Alicia Bárcena, meanwhile, stressed the importance of cooperation and the role of International Financial Institutions for the region’s post COVID-19 recovery. She added that financing for development in the era of the pandemic and beyond will necessitate collective action.

“More must be done, both in terms of scope and magnitude, to overcome this systemic crisis and ensure a recovery in line with the Sustainable Development Goals (SDGs),” ECLAC’s Executive Secretary affirmed.

She also emphasized that promoting equality is critical for controlling the pandemic and ensuring a sustainable and green economic recovery, and she underscored that to build back better, expansive fiscal policies will be needed, maintaining fiscal stimulus and avoiding austerity measures.
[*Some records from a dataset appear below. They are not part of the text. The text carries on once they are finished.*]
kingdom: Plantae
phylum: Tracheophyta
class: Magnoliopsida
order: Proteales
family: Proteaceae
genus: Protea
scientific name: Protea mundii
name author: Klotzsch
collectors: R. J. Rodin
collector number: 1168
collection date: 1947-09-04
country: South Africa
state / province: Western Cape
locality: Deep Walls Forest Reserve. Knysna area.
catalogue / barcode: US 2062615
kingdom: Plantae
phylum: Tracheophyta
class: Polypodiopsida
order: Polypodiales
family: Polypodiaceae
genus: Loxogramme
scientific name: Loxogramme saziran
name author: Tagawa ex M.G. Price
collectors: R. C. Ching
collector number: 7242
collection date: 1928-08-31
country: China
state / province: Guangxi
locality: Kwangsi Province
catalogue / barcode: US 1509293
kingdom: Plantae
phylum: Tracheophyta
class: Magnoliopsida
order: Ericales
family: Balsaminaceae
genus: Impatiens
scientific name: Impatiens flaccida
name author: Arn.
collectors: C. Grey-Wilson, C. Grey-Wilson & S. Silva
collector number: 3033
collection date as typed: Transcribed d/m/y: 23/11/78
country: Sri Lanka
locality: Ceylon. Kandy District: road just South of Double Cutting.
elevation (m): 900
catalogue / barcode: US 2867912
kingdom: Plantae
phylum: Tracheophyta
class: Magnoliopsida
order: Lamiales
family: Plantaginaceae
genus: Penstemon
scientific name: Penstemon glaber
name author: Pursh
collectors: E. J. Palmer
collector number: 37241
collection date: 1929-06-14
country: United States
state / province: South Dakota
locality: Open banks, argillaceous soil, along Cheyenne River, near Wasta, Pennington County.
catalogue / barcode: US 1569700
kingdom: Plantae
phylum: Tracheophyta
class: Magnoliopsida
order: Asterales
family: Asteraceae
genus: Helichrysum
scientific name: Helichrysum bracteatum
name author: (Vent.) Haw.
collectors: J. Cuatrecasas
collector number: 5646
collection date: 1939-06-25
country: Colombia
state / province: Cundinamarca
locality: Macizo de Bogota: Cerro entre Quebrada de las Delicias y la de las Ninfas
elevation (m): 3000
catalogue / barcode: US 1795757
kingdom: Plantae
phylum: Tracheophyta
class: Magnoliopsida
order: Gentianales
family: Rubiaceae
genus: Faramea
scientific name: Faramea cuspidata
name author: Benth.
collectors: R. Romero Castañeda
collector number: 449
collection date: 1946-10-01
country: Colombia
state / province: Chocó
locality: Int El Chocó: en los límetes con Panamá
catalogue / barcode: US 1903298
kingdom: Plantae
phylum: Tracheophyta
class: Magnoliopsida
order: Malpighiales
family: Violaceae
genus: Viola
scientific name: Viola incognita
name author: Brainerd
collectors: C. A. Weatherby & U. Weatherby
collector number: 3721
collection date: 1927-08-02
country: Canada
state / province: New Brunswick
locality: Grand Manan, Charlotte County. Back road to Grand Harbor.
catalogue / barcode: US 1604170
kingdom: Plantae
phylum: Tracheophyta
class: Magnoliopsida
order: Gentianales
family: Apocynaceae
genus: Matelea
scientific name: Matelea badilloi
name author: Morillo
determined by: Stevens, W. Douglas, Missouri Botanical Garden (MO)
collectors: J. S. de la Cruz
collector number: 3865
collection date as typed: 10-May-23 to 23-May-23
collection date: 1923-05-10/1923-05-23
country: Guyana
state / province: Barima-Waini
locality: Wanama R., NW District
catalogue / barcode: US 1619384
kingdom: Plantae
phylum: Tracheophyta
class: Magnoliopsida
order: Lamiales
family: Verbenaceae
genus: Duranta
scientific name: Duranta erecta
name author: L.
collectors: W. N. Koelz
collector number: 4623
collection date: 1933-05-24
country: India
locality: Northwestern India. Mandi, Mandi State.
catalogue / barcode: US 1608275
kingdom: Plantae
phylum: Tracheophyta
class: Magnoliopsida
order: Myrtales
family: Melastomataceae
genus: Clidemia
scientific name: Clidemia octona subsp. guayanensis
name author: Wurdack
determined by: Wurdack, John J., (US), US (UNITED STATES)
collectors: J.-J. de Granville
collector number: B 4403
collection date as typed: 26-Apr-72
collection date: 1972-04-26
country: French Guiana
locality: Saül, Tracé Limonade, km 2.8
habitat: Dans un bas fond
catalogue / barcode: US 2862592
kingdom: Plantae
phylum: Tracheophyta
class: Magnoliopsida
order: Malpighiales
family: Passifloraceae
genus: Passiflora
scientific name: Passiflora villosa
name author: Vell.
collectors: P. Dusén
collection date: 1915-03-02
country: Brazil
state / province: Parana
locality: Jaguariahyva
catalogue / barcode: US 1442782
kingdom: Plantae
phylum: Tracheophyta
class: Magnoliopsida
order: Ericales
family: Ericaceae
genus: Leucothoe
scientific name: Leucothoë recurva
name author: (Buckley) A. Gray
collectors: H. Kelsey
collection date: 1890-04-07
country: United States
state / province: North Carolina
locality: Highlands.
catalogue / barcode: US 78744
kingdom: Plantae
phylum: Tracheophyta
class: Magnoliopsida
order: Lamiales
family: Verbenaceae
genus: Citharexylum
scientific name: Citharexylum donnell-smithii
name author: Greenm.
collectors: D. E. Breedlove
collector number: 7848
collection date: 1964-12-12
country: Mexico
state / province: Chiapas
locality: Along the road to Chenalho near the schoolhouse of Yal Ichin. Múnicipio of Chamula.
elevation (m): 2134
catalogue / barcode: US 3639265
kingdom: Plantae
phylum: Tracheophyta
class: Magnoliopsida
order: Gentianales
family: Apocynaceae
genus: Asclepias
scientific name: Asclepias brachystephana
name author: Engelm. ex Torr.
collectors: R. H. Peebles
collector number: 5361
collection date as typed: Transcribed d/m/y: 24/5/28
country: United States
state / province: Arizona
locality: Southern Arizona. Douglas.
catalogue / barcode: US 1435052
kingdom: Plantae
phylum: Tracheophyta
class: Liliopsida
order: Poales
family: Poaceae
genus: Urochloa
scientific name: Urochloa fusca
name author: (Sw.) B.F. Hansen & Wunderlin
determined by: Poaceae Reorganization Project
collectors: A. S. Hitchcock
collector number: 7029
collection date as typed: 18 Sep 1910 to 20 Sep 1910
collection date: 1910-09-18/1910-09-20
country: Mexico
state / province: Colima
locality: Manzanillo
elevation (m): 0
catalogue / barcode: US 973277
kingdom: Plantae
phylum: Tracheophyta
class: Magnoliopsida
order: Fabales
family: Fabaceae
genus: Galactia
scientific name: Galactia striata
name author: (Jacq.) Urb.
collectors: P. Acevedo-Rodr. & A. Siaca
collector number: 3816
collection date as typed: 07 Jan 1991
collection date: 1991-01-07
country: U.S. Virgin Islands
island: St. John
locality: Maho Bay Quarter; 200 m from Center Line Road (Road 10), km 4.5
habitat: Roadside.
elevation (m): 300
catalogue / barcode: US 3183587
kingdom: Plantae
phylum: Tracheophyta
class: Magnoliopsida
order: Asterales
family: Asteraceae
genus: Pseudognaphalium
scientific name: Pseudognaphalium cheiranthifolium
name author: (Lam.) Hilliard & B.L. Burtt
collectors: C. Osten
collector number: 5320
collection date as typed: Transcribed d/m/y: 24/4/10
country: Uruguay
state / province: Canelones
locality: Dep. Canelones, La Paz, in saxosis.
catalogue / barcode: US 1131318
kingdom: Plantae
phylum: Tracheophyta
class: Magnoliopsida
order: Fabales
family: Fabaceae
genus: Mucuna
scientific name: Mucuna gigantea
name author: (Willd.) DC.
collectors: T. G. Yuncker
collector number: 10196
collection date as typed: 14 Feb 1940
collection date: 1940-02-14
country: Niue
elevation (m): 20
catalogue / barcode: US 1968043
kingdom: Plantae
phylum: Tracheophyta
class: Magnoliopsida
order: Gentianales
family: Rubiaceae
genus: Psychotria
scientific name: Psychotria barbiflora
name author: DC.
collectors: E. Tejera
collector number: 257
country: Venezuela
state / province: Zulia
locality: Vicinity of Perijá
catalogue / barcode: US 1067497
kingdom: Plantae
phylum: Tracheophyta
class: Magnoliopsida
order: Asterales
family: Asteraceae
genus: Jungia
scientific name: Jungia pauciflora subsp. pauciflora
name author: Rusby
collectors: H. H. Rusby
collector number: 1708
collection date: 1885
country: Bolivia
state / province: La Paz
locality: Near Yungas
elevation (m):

More progressive and efficient taxation systems are also needed to eliminate evasion along with new fiscal and social compacts, she expressed.

ECLAC’s highest authority sustained that regional cooperation is more urgent than ever, and she stressed the need to provide public goods to society.

“We are at a civilizing crossroads that demands that we renovate our institutions. We have to create a global social compact; it will be necessary to revamp our development model, not losing the links to the 2030 Agenda and building more resilient societies,” she indicated.

In addition, the senior United Nations official highlighted the role of Cuba as Chair of ECLAC and welcomed Costa Rica, which will organize the thirty-eighth session of ECLAC, scheduled to take place on October 26-28, 2020 via virtual means.

“This will be a historic meeting in which we hope to endorse the importance of multilateralism, cooperation and mutual understanding to overcome together this tragedy that is hitting us relentlessly and to once again stress the urgency of a sustainable transformation, with equality at its center, for a better future in which life is truly worth living for millions of our compatriots,” Bárcena stated.

The Minister of Foreign Affairs and Worship of Costa Rica, Rodolfo Solano, in that country’s capacity as the new Chair of ECLAC, emphasized that given the magnitude of the pandemic’s effects in the region, “only by working together will we be able to ensure better results, leaving no one behind.”

He added that international cooperation and multilateral organizations must design new technical and financial instruments to support developing countries that are facing fiscal pressure.

In that sense, he pointed up the strategy of UN Secretary-General António Guterres who, along with the prime ministers of Jamaica and Canada, is calling for expanding funding instruments and analyzing the sustainability of the debt of countries such as those in the Caribbean that do not have the financial wherewithal to tap markets.

“This is a valuable opportunity that we must not let pass by to work on needed transformational changes, to make progress on our development agendas and to adequately confront the effects of the crisis,” he affirmed.

In the framework of the thirty-fifth session of ECLAC’s Committee of the Whole, country delegations participated in a roundtable discussion entitled International cooperation and the role of international financial institutions in the context of COVID-19 in Latin America and the Caribbean, which was introduced by Alicia Bárcena and Christian Salazar, Regional Director for Latin America and the Caribbean of the United Nations Development Coordination Office (DCO).

Also participating in the discussion were Maximiliano Reyes, Foreign Affairs Undersecretary for Latin America and the Caribbean of the government of Mexico; Jerome X. Walcott, Minister of Foreign Affairs and Foreign Trade of Barbados; Luis Gallegos Chiriboga, Minister of Foreign Affairs and Human Mobility of Ecuador; and Kamina Johnson Smith, Minister of Foreign Affairs and Foreign Trade of Jamaica.